■ Task objective ■
Arrange the lines from the start of the records through the line with "Approximately how many", including that line, as a Markdown table with the columns Row and Line. Number each row and leave out blank lines.

Short-answer chart tasks:
__________________________________________________

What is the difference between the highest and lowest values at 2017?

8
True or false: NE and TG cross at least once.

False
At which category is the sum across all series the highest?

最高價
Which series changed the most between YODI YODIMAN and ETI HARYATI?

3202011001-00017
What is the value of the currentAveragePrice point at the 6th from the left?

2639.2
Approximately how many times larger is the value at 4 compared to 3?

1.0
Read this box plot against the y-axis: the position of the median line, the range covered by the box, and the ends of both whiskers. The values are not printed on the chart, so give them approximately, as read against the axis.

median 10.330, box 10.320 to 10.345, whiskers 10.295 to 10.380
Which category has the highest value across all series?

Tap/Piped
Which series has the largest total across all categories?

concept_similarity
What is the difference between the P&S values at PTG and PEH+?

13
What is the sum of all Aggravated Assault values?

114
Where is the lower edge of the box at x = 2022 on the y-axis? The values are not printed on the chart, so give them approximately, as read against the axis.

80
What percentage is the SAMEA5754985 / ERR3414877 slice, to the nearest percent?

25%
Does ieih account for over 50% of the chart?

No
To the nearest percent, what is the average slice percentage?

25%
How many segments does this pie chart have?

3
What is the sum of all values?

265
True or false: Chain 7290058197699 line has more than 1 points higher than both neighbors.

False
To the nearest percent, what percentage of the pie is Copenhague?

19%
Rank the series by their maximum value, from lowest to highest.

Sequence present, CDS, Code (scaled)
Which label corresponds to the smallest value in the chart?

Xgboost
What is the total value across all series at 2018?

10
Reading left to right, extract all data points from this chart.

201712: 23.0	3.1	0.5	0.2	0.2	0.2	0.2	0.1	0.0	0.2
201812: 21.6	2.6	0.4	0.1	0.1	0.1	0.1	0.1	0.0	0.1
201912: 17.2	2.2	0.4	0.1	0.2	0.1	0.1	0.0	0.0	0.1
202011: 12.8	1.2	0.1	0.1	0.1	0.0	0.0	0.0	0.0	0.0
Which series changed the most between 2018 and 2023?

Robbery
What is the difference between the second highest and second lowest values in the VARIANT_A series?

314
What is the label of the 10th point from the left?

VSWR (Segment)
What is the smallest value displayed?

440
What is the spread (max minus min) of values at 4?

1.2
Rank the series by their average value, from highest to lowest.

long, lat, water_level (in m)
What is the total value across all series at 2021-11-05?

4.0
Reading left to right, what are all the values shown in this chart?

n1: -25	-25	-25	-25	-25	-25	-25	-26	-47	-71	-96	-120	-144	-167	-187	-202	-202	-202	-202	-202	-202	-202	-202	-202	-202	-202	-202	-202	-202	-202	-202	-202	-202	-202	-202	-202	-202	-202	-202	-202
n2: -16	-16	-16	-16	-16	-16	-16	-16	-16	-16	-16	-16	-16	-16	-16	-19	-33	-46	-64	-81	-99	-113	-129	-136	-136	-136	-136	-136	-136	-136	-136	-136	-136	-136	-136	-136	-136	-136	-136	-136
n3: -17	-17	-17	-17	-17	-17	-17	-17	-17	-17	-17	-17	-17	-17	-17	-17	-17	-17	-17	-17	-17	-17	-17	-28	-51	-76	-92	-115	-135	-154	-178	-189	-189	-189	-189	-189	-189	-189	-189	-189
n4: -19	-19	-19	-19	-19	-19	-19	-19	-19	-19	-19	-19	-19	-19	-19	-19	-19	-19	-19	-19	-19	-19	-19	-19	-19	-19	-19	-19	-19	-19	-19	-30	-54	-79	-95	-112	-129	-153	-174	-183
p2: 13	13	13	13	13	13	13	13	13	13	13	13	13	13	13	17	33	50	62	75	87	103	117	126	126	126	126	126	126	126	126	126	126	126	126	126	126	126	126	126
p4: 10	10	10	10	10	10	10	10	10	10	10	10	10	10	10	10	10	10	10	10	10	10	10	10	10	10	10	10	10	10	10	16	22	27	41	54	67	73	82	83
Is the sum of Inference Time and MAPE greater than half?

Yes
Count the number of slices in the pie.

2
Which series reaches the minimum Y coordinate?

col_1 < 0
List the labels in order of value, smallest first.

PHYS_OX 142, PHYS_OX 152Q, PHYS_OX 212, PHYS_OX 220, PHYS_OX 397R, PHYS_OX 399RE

__________________________________________________

■ Answer to the problem ■
| Row | Line |
|---|---|
| 1 | What is the difference between the highest and lowest values at 2017? |
| 2 | 8 |
| 3 | True or false: NE and TG cross at least once. |
| 4 | False |
| 5 | At which category is the sum across all series the highest? |
| 6 | 最高價 |
| 7 | Which series changed the most between YODI YODIMAN and ETI HARYATI? |
| 8 | 3202011001-00017 |
| 9 | What is the value of the currentAveragePrice point at the 6th from the left? |
| 10 | 2639.2 |
| 11 | Approximately how many times larger is the value at 4 compared to 3? |